**Work to be completed**
Print the lines that run from the line with "17: (779, 454, 0.36)" to the line with "48: (249, 446, 0.46)", keeping both end lines, exactly as they appear in the entries below, and nothing else.
+ + + + +
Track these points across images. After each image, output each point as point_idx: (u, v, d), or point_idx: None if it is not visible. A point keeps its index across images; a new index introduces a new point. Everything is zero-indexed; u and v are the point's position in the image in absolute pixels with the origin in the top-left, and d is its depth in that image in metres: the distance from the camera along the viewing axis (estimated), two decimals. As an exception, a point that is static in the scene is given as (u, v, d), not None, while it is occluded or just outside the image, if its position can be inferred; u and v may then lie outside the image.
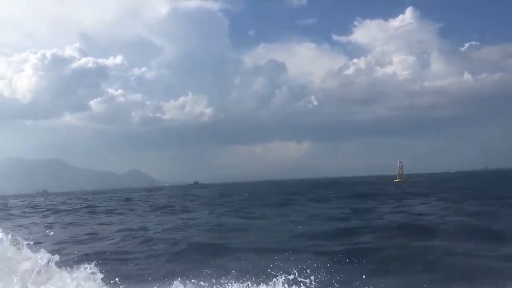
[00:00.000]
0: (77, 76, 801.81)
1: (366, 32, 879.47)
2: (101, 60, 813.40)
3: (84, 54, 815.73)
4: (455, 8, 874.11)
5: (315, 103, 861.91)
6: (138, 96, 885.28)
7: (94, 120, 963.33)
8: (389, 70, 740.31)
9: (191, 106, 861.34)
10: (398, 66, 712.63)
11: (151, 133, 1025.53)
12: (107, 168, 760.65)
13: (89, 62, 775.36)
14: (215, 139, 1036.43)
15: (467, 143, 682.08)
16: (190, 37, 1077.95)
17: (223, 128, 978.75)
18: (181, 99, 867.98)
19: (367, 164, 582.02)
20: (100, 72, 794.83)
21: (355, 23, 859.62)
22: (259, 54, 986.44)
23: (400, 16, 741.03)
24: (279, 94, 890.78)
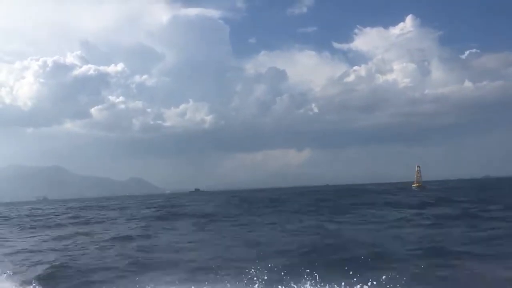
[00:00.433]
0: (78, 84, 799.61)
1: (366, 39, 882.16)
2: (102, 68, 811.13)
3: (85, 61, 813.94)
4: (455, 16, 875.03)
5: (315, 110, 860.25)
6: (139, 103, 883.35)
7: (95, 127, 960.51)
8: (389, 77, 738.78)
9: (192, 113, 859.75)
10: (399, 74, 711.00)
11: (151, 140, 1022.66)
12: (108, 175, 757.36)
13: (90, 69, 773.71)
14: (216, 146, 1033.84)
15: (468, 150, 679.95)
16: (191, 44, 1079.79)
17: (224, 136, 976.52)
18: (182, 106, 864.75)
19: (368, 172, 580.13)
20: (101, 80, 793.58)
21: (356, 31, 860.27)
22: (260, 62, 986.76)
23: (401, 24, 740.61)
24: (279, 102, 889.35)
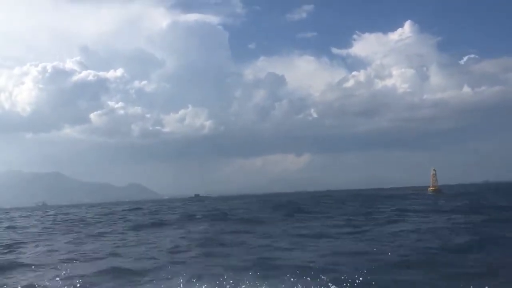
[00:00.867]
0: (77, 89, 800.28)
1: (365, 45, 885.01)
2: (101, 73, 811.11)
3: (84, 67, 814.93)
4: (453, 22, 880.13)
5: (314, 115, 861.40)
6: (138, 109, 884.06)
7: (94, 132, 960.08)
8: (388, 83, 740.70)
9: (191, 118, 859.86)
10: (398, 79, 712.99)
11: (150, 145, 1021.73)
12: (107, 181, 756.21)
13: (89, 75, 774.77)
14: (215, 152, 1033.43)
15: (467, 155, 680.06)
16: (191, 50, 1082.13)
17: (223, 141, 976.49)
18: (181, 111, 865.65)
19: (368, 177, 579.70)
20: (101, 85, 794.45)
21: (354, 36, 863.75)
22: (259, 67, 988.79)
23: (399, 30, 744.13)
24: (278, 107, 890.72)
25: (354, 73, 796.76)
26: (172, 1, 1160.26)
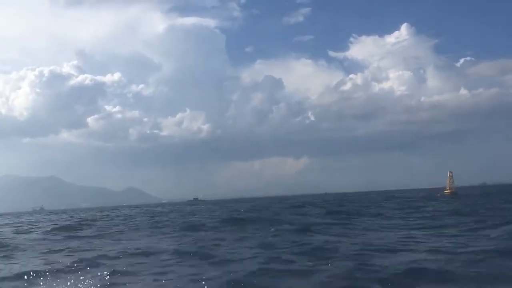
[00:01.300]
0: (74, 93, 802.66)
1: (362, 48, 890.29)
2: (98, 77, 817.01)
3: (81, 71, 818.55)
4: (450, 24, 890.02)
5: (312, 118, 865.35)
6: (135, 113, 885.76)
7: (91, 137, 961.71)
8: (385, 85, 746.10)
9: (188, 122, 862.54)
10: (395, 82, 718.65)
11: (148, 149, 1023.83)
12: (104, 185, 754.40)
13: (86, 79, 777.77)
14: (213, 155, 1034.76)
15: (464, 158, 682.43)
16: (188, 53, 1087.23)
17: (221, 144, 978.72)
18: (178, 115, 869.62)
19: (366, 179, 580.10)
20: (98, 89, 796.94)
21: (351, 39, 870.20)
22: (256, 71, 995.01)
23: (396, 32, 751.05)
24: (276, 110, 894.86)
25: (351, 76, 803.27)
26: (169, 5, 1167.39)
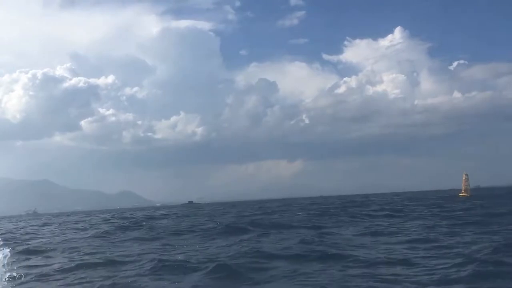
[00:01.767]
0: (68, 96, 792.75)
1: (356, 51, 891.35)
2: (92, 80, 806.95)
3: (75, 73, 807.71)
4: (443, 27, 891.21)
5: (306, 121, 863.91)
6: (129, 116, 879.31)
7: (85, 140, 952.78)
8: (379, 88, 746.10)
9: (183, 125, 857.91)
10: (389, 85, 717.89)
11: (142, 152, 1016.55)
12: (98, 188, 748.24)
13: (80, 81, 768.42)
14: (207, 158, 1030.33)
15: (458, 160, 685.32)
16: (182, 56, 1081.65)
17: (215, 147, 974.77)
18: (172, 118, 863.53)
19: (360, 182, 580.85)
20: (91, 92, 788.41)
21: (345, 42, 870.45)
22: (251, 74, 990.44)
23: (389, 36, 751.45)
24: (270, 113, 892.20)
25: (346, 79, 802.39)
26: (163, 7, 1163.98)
+ + + + +
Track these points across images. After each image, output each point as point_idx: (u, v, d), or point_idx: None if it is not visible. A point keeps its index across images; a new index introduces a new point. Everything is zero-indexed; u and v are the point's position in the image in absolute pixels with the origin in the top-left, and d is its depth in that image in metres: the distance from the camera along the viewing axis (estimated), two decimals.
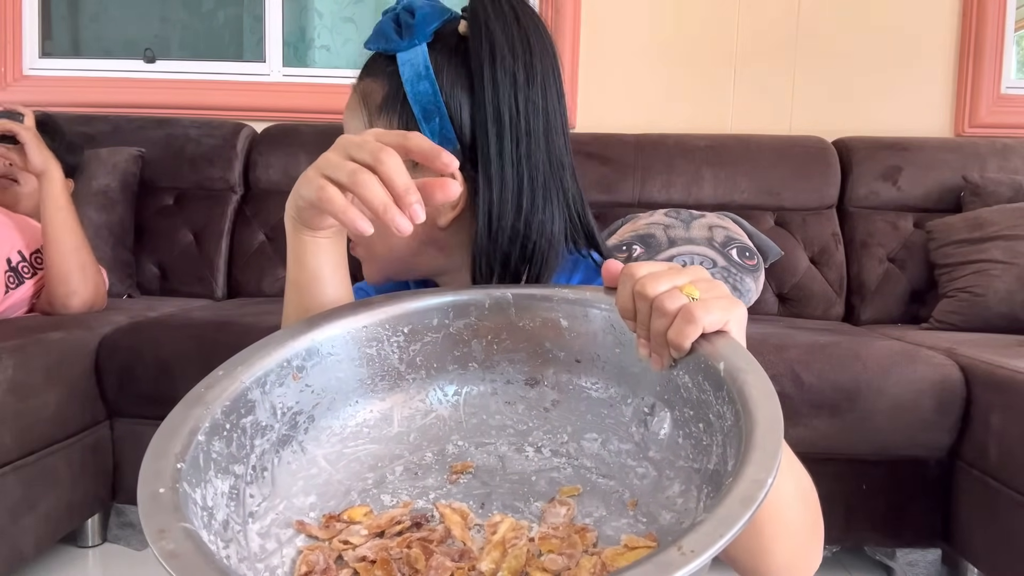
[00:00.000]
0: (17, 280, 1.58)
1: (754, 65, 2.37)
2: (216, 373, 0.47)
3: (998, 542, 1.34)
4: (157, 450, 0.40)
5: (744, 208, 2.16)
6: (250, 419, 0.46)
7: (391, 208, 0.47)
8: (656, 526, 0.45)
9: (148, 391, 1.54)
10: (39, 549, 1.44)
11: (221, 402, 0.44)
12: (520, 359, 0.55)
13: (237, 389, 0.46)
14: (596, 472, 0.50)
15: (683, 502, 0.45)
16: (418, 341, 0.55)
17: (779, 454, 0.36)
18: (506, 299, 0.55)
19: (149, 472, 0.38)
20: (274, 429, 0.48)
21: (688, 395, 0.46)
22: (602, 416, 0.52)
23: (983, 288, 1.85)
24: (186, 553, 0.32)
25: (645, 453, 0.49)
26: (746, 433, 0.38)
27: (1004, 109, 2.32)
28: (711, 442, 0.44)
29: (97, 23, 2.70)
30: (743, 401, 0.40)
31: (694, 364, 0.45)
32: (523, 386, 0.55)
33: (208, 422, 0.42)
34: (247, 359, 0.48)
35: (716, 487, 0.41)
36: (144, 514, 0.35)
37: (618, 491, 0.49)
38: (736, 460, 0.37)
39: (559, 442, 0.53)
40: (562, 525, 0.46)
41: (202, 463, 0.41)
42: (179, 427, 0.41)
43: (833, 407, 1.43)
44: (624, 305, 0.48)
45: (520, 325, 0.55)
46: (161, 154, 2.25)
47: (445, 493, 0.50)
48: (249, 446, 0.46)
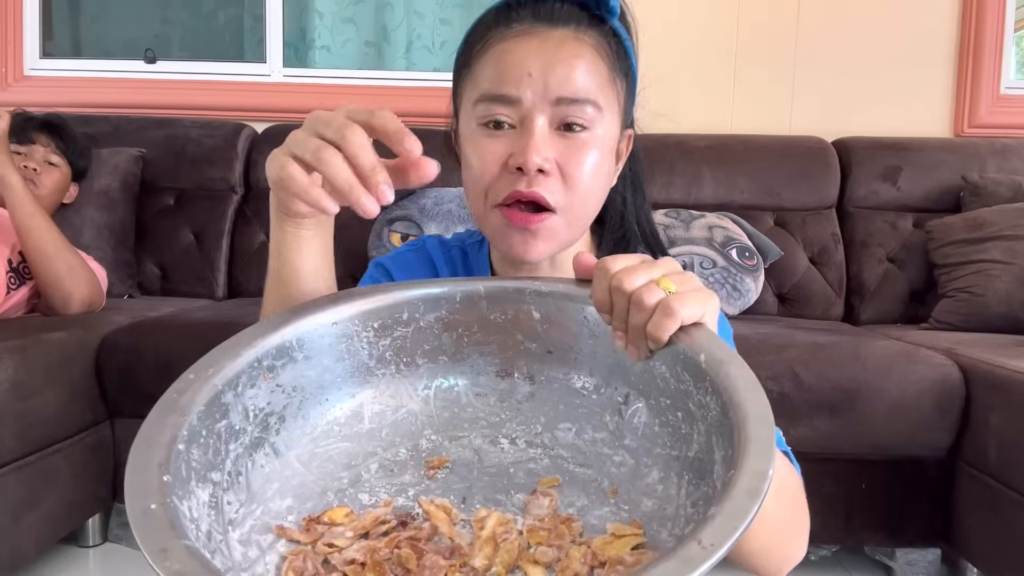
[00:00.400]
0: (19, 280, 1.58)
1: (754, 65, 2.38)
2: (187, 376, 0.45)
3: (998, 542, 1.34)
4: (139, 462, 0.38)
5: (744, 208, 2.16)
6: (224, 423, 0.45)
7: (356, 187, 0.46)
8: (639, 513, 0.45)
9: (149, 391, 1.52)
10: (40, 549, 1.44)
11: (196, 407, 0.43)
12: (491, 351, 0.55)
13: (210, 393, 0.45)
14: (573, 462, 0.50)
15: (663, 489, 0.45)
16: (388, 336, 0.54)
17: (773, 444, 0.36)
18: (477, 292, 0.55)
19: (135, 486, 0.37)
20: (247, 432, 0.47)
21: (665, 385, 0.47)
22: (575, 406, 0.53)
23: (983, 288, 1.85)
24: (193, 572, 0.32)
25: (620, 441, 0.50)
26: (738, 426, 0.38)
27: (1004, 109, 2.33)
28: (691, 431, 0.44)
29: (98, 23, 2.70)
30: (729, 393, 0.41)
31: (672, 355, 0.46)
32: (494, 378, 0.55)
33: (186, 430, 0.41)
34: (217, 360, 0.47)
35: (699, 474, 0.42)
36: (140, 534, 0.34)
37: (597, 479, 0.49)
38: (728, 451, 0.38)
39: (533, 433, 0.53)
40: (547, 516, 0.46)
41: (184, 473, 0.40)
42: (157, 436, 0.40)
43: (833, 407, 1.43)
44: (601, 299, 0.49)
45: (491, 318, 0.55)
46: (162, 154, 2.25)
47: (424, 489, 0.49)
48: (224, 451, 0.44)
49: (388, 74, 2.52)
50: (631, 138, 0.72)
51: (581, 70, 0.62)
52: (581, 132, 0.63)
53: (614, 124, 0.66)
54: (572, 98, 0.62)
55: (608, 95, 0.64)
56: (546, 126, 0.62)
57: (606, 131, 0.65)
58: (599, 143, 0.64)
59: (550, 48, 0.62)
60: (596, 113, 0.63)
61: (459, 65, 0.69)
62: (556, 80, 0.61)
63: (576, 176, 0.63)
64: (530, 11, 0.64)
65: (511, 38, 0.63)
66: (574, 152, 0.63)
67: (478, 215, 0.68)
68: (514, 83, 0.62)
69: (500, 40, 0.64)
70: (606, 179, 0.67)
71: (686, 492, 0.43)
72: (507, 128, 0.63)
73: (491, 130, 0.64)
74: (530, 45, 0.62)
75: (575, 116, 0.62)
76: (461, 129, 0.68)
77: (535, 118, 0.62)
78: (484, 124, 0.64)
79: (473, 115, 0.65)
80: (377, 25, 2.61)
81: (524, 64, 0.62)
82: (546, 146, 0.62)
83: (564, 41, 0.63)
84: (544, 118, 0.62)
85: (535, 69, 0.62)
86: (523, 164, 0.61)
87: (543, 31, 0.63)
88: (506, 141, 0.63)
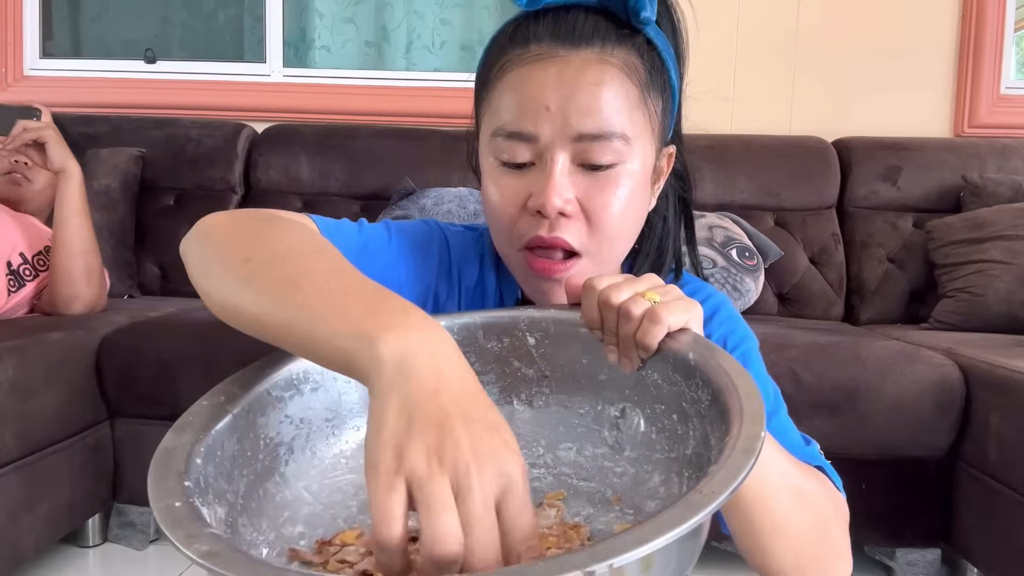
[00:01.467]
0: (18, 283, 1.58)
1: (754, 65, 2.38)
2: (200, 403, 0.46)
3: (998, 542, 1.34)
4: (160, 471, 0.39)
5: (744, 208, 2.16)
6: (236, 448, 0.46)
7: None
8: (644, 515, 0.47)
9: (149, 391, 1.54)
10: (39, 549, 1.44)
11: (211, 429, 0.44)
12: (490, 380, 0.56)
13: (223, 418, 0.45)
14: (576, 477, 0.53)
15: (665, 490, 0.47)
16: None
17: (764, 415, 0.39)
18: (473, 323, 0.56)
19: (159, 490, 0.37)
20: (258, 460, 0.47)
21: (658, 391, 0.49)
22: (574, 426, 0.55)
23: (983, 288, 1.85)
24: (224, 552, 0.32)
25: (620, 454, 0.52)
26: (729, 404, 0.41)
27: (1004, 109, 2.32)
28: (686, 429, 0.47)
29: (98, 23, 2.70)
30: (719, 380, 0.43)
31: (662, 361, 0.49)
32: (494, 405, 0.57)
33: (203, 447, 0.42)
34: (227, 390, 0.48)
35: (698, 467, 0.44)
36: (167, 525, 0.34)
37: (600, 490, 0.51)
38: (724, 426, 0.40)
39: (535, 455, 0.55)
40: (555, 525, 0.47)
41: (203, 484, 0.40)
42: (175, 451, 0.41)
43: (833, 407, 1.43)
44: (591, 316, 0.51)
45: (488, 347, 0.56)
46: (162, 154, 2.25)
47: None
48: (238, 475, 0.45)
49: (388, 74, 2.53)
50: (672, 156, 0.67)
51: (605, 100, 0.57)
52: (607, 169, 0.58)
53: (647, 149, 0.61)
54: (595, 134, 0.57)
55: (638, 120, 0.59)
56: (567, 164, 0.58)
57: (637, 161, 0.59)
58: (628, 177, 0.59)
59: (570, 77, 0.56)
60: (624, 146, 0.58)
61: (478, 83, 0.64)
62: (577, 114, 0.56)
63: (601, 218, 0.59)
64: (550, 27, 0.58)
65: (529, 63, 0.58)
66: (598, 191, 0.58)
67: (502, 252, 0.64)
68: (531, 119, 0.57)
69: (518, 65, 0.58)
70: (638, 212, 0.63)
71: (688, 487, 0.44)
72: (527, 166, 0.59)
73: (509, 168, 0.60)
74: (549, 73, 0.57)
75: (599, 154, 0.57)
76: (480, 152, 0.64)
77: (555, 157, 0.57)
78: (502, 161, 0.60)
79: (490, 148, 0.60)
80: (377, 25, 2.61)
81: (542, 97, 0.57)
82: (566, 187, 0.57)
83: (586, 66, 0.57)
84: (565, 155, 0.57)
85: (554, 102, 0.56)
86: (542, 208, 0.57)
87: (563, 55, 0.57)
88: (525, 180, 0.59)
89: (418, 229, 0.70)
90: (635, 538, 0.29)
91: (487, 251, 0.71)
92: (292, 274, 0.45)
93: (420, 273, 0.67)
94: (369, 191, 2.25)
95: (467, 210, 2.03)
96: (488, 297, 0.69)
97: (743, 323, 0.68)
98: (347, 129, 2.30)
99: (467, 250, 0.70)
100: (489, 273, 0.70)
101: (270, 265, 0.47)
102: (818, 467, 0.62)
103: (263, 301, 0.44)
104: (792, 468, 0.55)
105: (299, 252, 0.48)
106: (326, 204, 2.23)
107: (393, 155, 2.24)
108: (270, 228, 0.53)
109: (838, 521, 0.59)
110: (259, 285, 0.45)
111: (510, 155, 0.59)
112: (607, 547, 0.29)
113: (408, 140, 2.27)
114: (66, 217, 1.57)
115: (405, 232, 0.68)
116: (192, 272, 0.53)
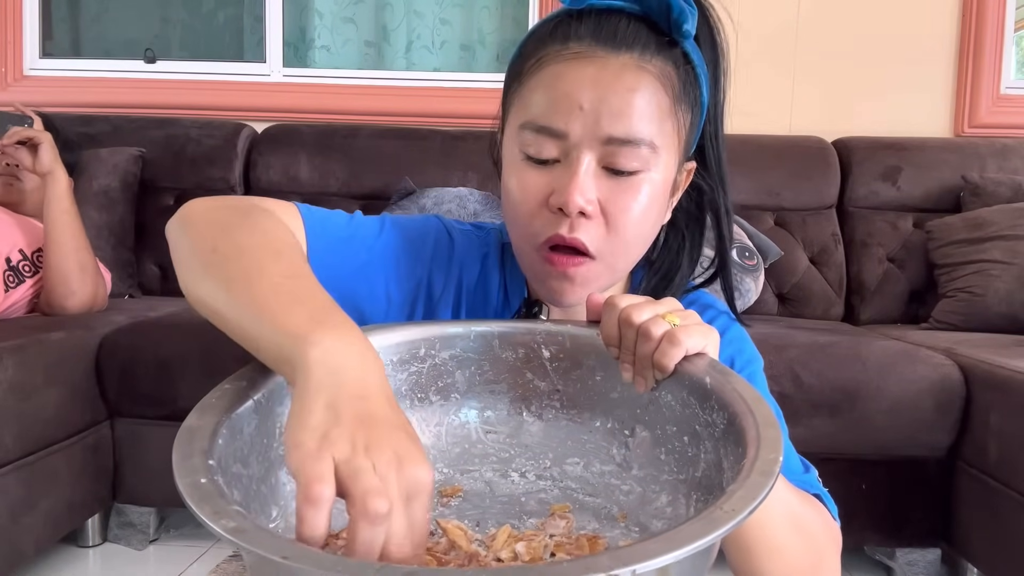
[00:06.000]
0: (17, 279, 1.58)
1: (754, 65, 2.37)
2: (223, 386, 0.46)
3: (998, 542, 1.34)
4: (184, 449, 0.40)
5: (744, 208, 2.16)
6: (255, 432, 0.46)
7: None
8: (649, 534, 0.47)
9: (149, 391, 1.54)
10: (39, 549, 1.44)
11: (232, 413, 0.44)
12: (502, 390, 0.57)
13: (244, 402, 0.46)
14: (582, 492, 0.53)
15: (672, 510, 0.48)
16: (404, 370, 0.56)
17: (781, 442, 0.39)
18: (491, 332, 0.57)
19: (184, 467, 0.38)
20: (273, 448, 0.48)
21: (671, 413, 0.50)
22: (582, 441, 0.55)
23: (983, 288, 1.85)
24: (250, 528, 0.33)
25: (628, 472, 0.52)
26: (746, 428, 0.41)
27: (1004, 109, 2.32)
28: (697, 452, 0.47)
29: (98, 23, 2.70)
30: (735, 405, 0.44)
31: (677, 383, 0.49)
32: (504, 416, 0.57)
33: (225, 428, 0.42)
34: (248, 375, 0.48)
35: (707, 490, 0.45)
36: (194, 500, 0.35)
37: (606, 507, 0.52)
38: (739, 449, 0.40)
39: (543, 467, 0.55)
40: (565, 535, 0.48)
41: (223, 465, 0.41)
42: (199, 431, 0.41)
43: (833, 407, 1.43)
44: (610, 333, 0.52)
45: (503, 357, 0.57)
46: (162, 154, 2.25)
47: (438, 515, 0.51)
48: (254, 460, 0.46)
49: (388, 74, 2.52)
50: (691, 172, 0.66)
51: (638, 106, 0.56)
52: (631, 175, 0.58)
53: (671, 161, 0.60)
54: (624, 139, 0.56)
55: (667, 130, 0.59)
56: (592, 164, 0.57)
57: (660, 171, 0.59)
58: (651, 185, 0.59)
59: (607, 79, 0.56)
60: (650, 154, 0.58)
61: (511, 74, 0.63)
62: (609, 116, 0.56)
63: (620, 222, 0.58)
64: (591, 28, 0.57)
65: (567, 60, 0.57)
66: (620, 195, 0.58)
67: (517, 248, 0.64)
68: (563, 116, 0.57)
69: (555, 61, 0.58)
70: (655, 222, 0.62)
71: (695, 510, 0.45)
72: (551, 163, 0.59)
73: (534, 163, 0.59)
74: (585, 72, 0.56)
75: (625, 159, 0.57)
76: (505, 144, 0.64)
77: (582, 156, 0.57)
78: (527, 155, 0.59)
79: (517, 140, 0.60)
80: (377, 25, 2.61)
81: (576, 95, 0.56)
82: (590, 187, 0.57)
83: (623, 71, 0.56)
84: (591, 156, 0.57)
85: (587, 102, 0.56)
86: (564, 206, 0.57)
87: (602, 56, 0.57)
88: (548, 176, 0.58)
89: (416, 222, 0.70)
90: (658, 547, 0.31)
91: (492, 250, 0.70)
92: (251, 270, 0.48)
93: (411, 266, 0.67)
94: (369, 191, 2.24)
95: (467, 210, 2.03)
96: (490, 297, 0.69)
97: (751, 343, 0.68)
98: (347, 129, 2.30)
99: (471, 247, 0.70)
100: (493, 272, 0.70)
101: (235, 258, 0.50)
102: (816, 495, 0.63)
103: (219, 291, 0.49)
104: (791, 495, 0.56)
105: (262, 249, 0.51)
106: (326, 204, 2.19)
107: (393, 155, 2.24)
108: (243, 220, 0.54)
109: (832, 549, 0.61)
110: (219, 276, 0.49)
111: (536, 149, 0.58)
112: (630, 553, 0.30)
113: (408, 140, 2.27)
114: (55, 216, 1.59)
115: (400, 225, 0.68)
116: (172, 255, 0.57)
+ + + + +
**Solution for this problem**
17: (779, 454, 0.36)
18: (506, 299, 0.55)
19: (149, 472, 0.38)
20: (274, 429, 0.48)
21: (688, 395, 0.46)
22: (602, 416, 0.52)
23: (983, 288, 1.85)
24: (186, 553, 0.32)
25: (645, 453, 0.49)
26: (746, 433, 0.38)
27: (1004, 109, 2.32)
28: (711, 442, 0.44)
29: (97, 23, 2.70)
30: (743, 401, 0.40)
31: (694, 364, 0.45)
32: (523, 386, 0.55)
33: (208, 422, 0.42)
34: (247, 359, 0.48)
35: (716, 487, 0.41)
36: (144, 514, 0.35)
37: (618, 491, 0.49)
38: (736, 460, 0.37)
39: (559, 442, 0.53)
40: (562, 525, 0.46)
41: (202, 463, 0.41)
42: (179, 427, 0.41)
43: (833, 407, 1.43)
44: (624, 305, 0.48)
45: (520, 325, 0.55)
46: (161, 154, 2.25)
47: (445, 493, 0.50)
48: (249, 446, 0.46)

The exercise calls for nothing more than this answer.